15-03-2022

 The first day we spoke to each other, remember?

Huh, i checked your profile and went like this boy is so damn hot, hahhahah but you also talked to me admiring my writings which made me super happy, you were the only one who understood my psychology, you understood the pain, the melancholy i felt in my first posts, I was glad that there is someone who understood my feelings, so damn specifically like they felt it too. I've never wanted to end the conversation with you, really! And also everytime i write something lunatic just to get that mesmerizing comment from you, its funny how a person you never met made me feel that way, like i needed you badly to the point that I'd absolutely choose you over and over beyond all the things, despite your age, the distance, and the lack of awkwardness sometimes. 

Slowly slowly, texting you went from normal to a habit, i felt something, actually many things. I felt the telepathy, and i beleived in it for the first time, i felt that my heart went from emptiness to a lack of a mass that was obviously fulfilled by your words, that i keep seeking till know. I never got bored from your words, they are even better than sex, hahahah. 
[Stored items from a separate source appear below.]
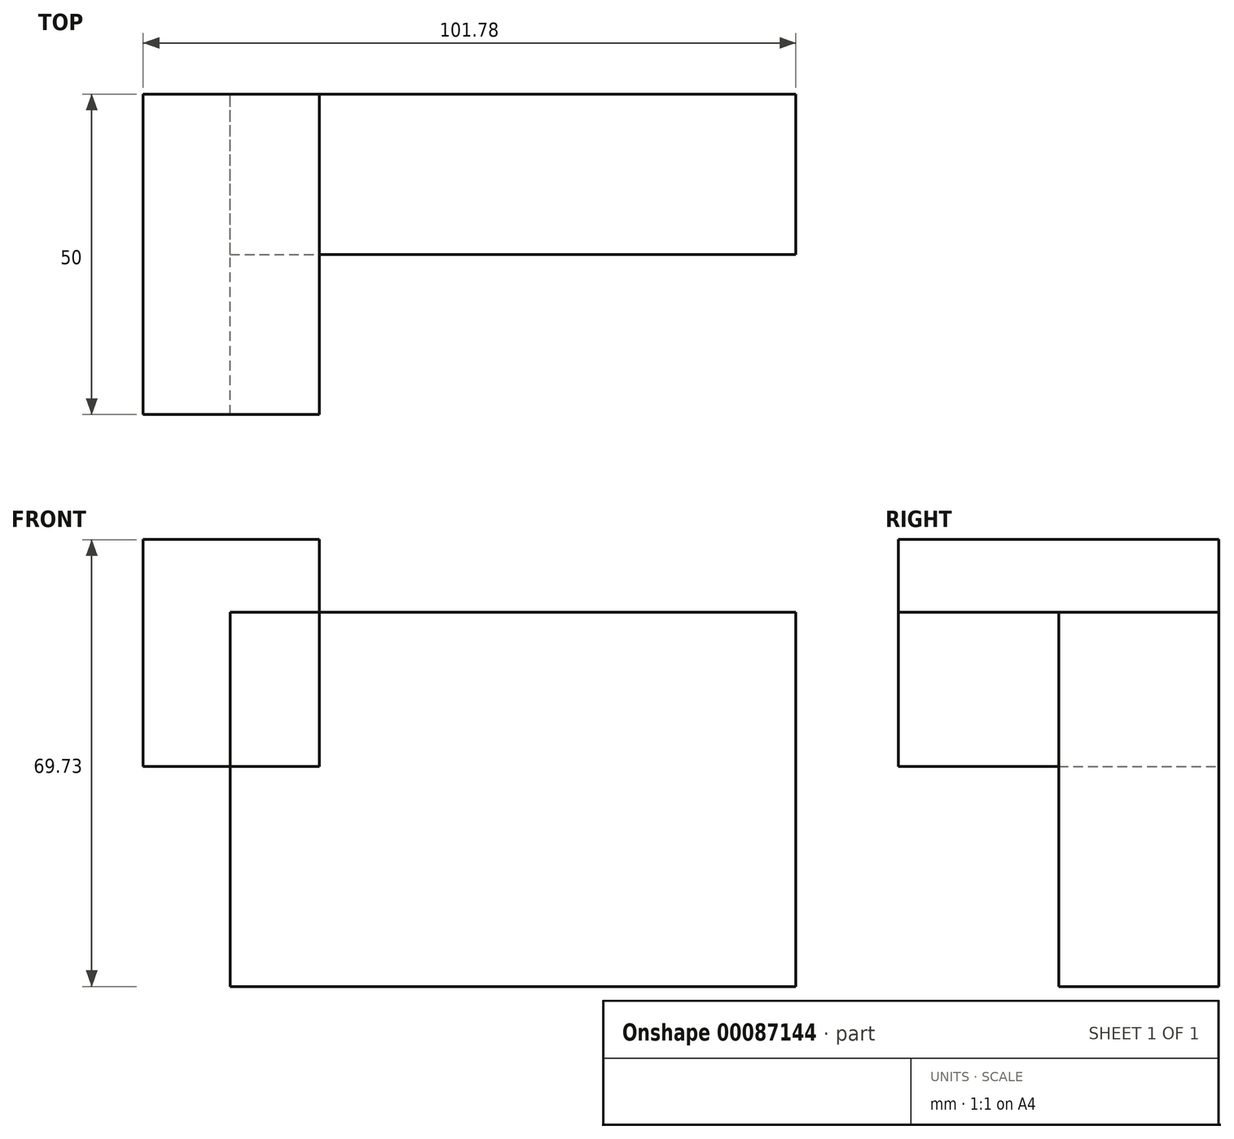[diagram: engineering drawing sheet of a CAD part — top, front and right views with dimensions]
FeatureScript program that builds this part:
annotation { "Feature Type Name" : "Feature", "Feature Type Description" : "" }
export const myFeature = defineFeature(function(context is Context, id is Id, definition is map)
    precondition{}
    {
        {
            var Q0;
            Q0=qCreatedBy(makeId("Front.planeOp"),FACE);
            var sketch = newSketch(context, id + "F0", { "sketchPlane" : qUnion([Q0])});
            skLineSegment(sketch, "E0.bottom", {"start": v(-37.5, 27.24) * mm, "end": v(50.7, 27.24) * mm});
            skLineSegment(sketch, "E0.top", {"start": v(-37.5, -31.2) * mm, "end": v(50.7, -31.2) * mm});
            skLineSegment(sketch, "E0.left", {"start": v(-37.5, 27.24) * mm, "end": v(-37.5, -31.2) * mm});
            skLineSegment(sketch, "E0.right", {"start": v(50.7, 27.24) * mm, "end": v(50.7, -31.2) * mm});
            skLineSegment(sketch, "E1.bottom", {"start": v(-12.63, 27.24) * mm, "end": v(-12.82, 27.24) * mm});
            skLineSegment(sketch, "E1.top", {"start": v(-12.63, 31.38) * mm, "end": v(-12.82, 31.38) * mm});
            skLineSegment(sketch, "E1.left", {"start": v(-12.63, 27.24) * mm, "end": v(-12.63, 31.38) * mm});
            skLineSegment(sketch, "E1.right", {"start": v(-12.82, 27.24) * mm, "end": v(-12.82, 31.38) * mm});
            skLineSegment(sketch, "E2.bottom", {"start": v(-51.08, 38.54) * mm, "end": v(-23.56, 38.54) * mm});
            skLineSegment(sketch, "E2.top", {"start": v(-51.08, 3.1) * mm, "end": v(-23.56, 3.1) * mm});
            skLineSegment(sketch, "E2.left", {"start": v(-51.08, 38.54) * mm, "end": v(-51.08, 3.1) * mm});
            skLineSegment(sketch, "E2.right", {"start": v(-23.56, 38.54) * mm, "end": v(-23.56, 3.1) * mm});
            skSolve(sketch);
        }
        {
            var Q0;
            {var subQ4=sQuery(id+"F0.wireOp",EDGE,"E2.bottom");Q0=makeQuery(id+"F0.imprint","IMPRINT",FACE,{"disambiguationData":[TD([[makeQuery(id+"F0.imprint","IMPRINT",EDGE,{"derivedFrom":subQ4}),-1.0]])]});}
            var Q1;
            {var subQ1=sQuery(id+"F0.wireOp",EDGE,"E0.top");Q1=makeQuery(id+"F0.imprint","IMPRINT",FACE,{"disambiguationData":[TD([[makeQuery(id+"F0.imprint","IMPRINT",EDGE,{"derivedFrom":subQ1}),1.0]])]});}
            extrude(context, id + "F1", {"entities" : qUnion([Q0, Q1]), "depth" : 25 * mm});
        }
        {
            var Q0;
            Q0=makeQuery(id+"F1.opExtrude","CAP_FACE",FACE,{"disambiguationData":[OSD([sQuery(id+"F0.wireOp",EDGE,"E0.bottom"),sQuery(id+"F0.wireOp",EDGE,"E0.left"),sQuery(id+"F0.wireOp",EDGE,"E2.bottom"),sQuery(id+"F0.wireOp",EDGE,"E2.top"),sQuery(id+"F0.wireOp",EDGE,"E2.left"),sQuery(id+"F0.wireOp",EDGE,"E2.right")])],"isStart":false});
            extrude(context, id + "F2", {"entities" : qUnion([Q0]), "operationType" : NewBodyOperationType.ADD, "depth" : 25 * mm});
        }
    });
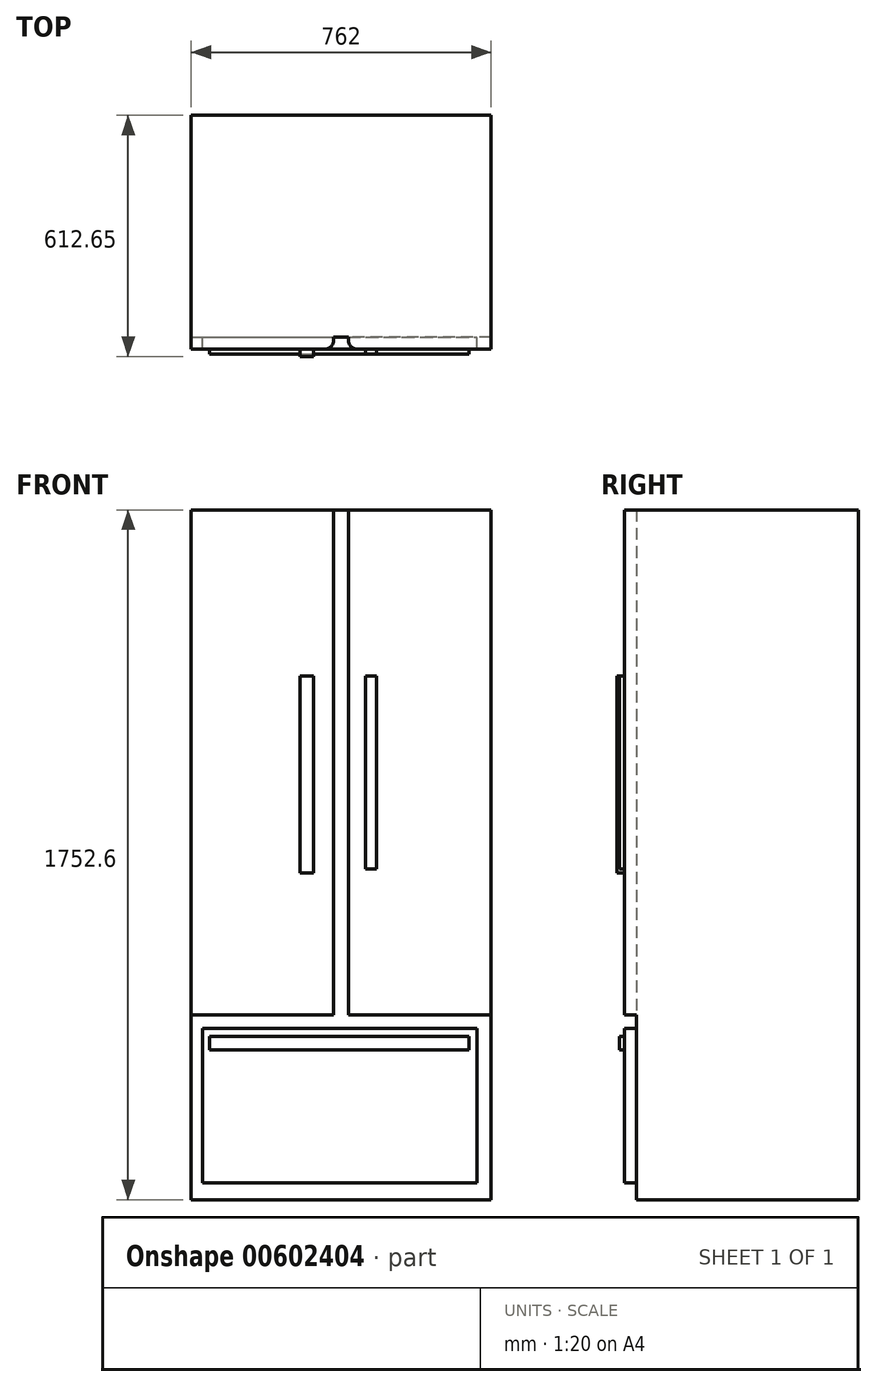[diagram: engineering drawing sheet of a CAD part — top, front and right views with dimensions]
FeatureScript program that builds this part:
annotation { "Feature Type Name" : "Feature", "Feature Type Description" : "" }
export const myFeature = defineFeature(function(context is Context, id is Id, definition is map)
    precondition{}
    {
        {
            var Q0;
            Q0=qCreatedBy(makeId("Top.planeOp"),FACE);
            var sketch = newSketch(context, id + "F0", { "sketchPlane" : qUnion([Q0])});
            skLineSegment(sketch, "E0.bottom", {"start": v(0, 0) * mm, "end": v(762, 0) * mm});
            skLineSegment(sketch, "E0.top", {"start": v(0, -563.88) * mm, "end": v(762, -563.88) * mm});
            skLineSegment(sketch, "E0.left", {"start": v(0, 0) * mm, "end": v(0, -563.88) * mm});
            skLineSegment(sketch, "E0.right", {"start": v(762, 0) * mm, "end": v(762, -563.88) * mm});
            skSolve(sketch);
        }
        {
            var Q0;
            Q0=makeQuery(id+"F0.imprint","IMPRINT",FACE,{"disambiguationData":[TD([[makeQuery(id+"F0.imprint","IMPRINT",EDGE,{"derivedFrom":sQuery(id+"F0.wireOp",EDGE,"E0.bottom")}),-1.0]])]});
            extrude(context, id + "F1", {"entities" : qUnion([Q0]), "depth" : 1752.6 * mm, "offsetDistance" : 30.48 * mm});
        }
        {
            var Q0;
            Q0=makeQuery(id+"F1.opExtrude","SWEPT_FACE",FACE,{"disambiguationData":[OSD([sQuery(id+"F0.wireOp",EDGE,"E0.top")])]});
            var sketch = newSketch(context, id + "F2", { "sketchPlane" : qUnion([Q0])});
            skLineSegment(sketch, "E1.bottom", {"start": v(28.94, 42.13) * mm, "end": v(725.73, 42.13) * mm});
            skLineSegment(sketch, "E1.top", {"start": v(28.94, 435.09) * mm, "end": v(725.73, 435.09) * mm});
            skLineSegment(sketch, "E1.left", {"start": v(28.94, 42.13) * mm, "end": v(28.94, 435.09) * mm});
            skLineSegment(sketch, "E1.right", {"start": v(725.73, 42.13) * mm, "end": v(725.73, 435.09) * mm});
            skSolve(sketch);
        }
        {
            var Q0;
            Q0=makeQuery(id+"F2.imprint","IMPRINT",FACE,{"disambiguationData":[TD([[makeQuery(id+"F2.imprint","IMPRINT",EDGE,{"derivedFrom":sQuery(id+"F2.wireOp",EDGE,"E1.bottom")}),1.0]])]});
            extrude(context, id + "F3", {"entities" : qUnion([Q0]), "operationType" : NewBodyOperationType.ADD, "depth" : 30.48 * mm, "offsetDistance" : 30.48 * mm});
        }
        {
            var Q0;
            Q0=makeQuery(id+"F1.opExtrude","SWEPT_FACE",FACE,{"disambiguationData":[OSD([sQuery(id+"F0.wireOp",EDGE,"E0.top")])]});
            var sketch = newSketch(context, id + "F4", { "sketchPlane" : qUnion([Q0])});
            skLineSegment(sketch, "E2.bottom", {"start": v(0, 1752.6) * mm, "end": v(361.62, 1752.6) * mm});
            skLineSegment(sketch, "E2.top", {"start": v(0, 469.38) * mm, "end": v(361.62, 469.38) * mm});
            skLineSegment(sketch, "E2.left", {"start": v(0, 1752.6) * mm, "end": v(0, 469.38) * mm});
            skLineSegment(sketch, "E2.right", {"start": v(361.62, 1752.6) * mm, "end": v(361.62, 469.38) * mm});
            skLineSegment(sketch, "E3.bottom", {"start": v(762, 1752.6) * mm, "end": v(399.7, 1752.6) * mm});
            skLineSegment(sketch, "E3.top", {"start": v(762, 469.38) * mm, "end": v(399.7, 469.38) * mm});
            skLineSegment(sketch, "E3.left", {"start": v(762, 1752.6) * mm, "end": v(762, 469.38) * mm});
            skLineSegment(sketch, "E3.right", {"start": v(399.7, 1752.6) * mm, "end": v(399.7, 469.38) * mm});
            skSolve(sketch);
        }
        {
            var Q0;
            Q0=makeQuery(id+"F4.imprint","IMPRINT",FACE,{"disambiguationData":[TD([[makeQuery(id+"F4.imprint","IMPRINT",EDGE,{"derivedFrom":sQuery(id+"F4.wireOp",EDGE,"E2.bottom")}),-1.0]])]});
            var Q1;
            Q1=makeQuery(id+"F4.imprint","IMPRINT",FACE,{"disambiguationData":[TD([[makeQuery(id+"F4.imprint","IMPRINT",EDGE,{"derivedFrom":sQuery(id+"F4.wireOp",EDGE,"E3.bottom")}),-1.0]])]});
            extrude(context, id + "F5", {"entities" : qUnion([Q0, Q1]), "operationType" : NewBodyOperationType.ADD, "depth" : 30.48 * mm, "offsetDistance" : 30.48 * mm});
        }
        {
            var Q0;
            Q0=makeQuery(id+"F5.opExtrude","CAP_EDGE",EDGE,{"disambiguationData":[OSD([sQuery(id+"F4.wireOp",EDGE,"E2.right")])],"isStart":false});
            var Q1;
            Q1=makeQuery(id+"F5.opExtrude","CAP_EDGE",EDGE,{"disambiguationData":[OSD([sQuery(id+"F4.wireOp",EDGE,"E3.right")])],"isStart":false});
            fillet(context, id + "F6", {"entities" : qUnion([Q0, Q1]), "radius" : 22.08 * mm, "tangentPropagation" : true, "allowEdgeOverflow" : false});
        }
        {
            var Q0;
            Q0=makeQuery(id+"F5.opExtrude","CAP_FACE",FACE,{"disambiguationData":[OSD([sQuery(id+"F4.wireOp",EDGE,"E2.bottom"),sQuery(id+"F4.wireOp",EDGE,"E2.top"),sQuery(id+"F4.wireOp",EDGE,"E2.left"),sQuery(id+"F4.wireOp",EDGE,"E2.right")])],"isStart":false});
            var sketch = newSketch(context, id + "F7", { "sketchPlane" : qUnion([Q0])});
            skLineSegment(sketch, "E4.bottom", {"start": v(276.06, 1330.4) * mm, "end": v(311.33, 1330.4) * mm});
            skLineSegment(sketch, "E4.top", {"start": v(276.06, 830.42) * mm, "end": v(311.33, 830.42) * mm});
            skLineSegment(sketch, "E4.left", {"start": v(276.06, 1330.4) * mm, "end": v(276.06, 830.42) * mm});
            skLineSegment(sketch, "E4.right", {"start": v(311.33, 1330.4) * mm, "end": v(311.33, 830.42) * mm});
            skSolve(sketch);
        }
        {
            var Q0;
            Q0=makeQuery(id+"F7.imprint","IMPRINT",FACE,{"disambiguationData":[TD([[makeQuery(id+"F7.imprint","IMPRINT",EDGE,{"derivedFrom":sQuery(id+"F7.wireOp",EDGE,"E4.bottom")}),-1.0]])]});
            extrude(context, id + "F8", {"entities" : qUnion([Q0]), "operationType" : NewBodyOperationType.ADD, "depth" : 18.29 * mm, "offsetDistance" : 30.48 * mm});
        }
        {
            var Q0;
            Q0=makeQuery(id+"F5.opExtrude","CAP_FACE",FACE,{"disambiguationData":[OSD([sQuery(id+"F4.wireOp",EDGE,"E3.bottom"),sQuery(id+"F4.wireOp",EDGE,"E3.top"),sQuery(id+"F4.wireOp",EDGE,"E3.left"),sQuery(id+"F4.wireOp",EDGE,"E3.right")])],"isStart":false});
            var sketch = newSketch(context, id + "F9", { "sketchPlane" : qUnion([Q0])});
            skLineSegment(sketch, "E5.bottom", {"start": v(443.37, 1330.27) * mm, "end": v(470.62, 1330.27) * mm});
            skLineSegment(sketch, "E5.top", {"start": v(443.37, 839.72) * mm, "end": v(470.62, 839.72) * mm});
            skLineSegment(sketch, "E5.left", {"start": v(443.37, 1330.27) * mm, "end": v(443.37, 839.72) * mm});
            skLineSegment(sketch, "E5.right", {"start": v(470.62, 1330.27) * mm, "end": v(470.62, 839.72) * mm});
            skSolve(sketch);
        }
        {
            var Q0;
            Q0=makeQuery(id+"F9.imprint","IMPRINT",FACE,{"disambiguationData":[TD([[makeQuery(id+"F9.imprint","IMPRINT",EDGE,{"derivedFrom":sQuery(id+"F9.wireOp",EDGE,"E5.bottom")}),-1.0]])]});
            extrude(context, id + "F10", {"entities" : qUnion([Q0]), "operationType" : NewBodyOperationType.ADD, "depth" : 12.2 * mm, "offsetDistance" : 30.48 * mm});
        }
        {
            var Q0;
            Q0=makeQuery(id+"F3.opExtrude","CAP_FACE",FACE,{"disambiguationData":[OSD([sQuery(id+"F2.wireOp",EDGE,"E1.bottom"),sQuery(id+"F2.wireOp",EDGE,"E1.top"),sQuery(id+"F2.wireOp",EDGE,"E1.left"),sQuery(id+"F2.wireOp",EDGE,"E1.right")])],"isStart":false});
            var sketch = newSketch(context, id + "F11", { "sketchPlane" : qUnion([Q0])});
            skLineSegment(sketch, "E6.bottom", {"start": v(46.05, 414.41) * mm, "end": v(706.06, 414.41) * mm});
            skLineSegment(sketch, "E6.top", {"start": v(46.05, 380.69) * mm, "end": v(706.06, 380.69) * mm});
            skLineSegment(sketch, "E6.left", {"start": v(46.05, 414.41) * mm, "end": v(46.05, 380.69) * mm});
            skLineSegment(sketch, "E6.right", {"start": v(706.06, 414.41) * mm, "end": v(706.06, 380.69) * mm});
            skSolve(sketch);
        }
        {
            var Q0;
            Q0=makeQuery(id+"F11.imprint","IMPRINT",FACE,{"disambiguationData":[TD([[makeQuery(id+"F11.imprint","IMPRINT",EDGE,{"derivedFrom":sQuery(id+"F11.wireOp",EDGE,"E6.bottom")}),-1.0]])]});
            extrude(context, id + "F12", {"entities" : qUnion([Q0]), "operationType" : NewBodyOperationType.ADD, "depth" : 12.2 * mm, "offsetDistance" : 30.48 * mm});
        }
    });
Fun fact:i wrote all this, and also i didn't finish yet just listening to the song you said you loved so much that i somehow got attached to it because it's reminds me of you, i can write a book about you, i can fantasize everything about us, i can make my favorite character REAL, with that long black hair, those soft curled lips, sleepy eyes that I'd love looking at them all the day, the sexiest hand to hold ever, i swear the gravity of your hands is calling for mine DON'T DENY. How can i forget yoir voice, that make my heart almost burst, in the morning when i wake up and found these endless text from you, before i sleep, just.. All the time. I miss it darling. So bad. This all because of me. I hope you really miss me too. Cause i miss annoying you with my daily check like a baby. When i told you to read that book remember? "a thousand boy kisses" i just wanted you to know how you look like in my mind, what a beautiful creation you are! You so damn gorgeous, special, ideal, extremely sweet and kind, i like you been bitchy sometimes, i love it when you do.

I wanted you to know that uou are amazing darling, i love you so bad for real, if i didnt love you i wouldn't spend 1h and a half of my fucking day listing to your fucking song and verbelizing with all honesty my feelings for you.

Then

Someday

When

Our

Lips

Collides

Only then, this puzzle u are talking to will be completed.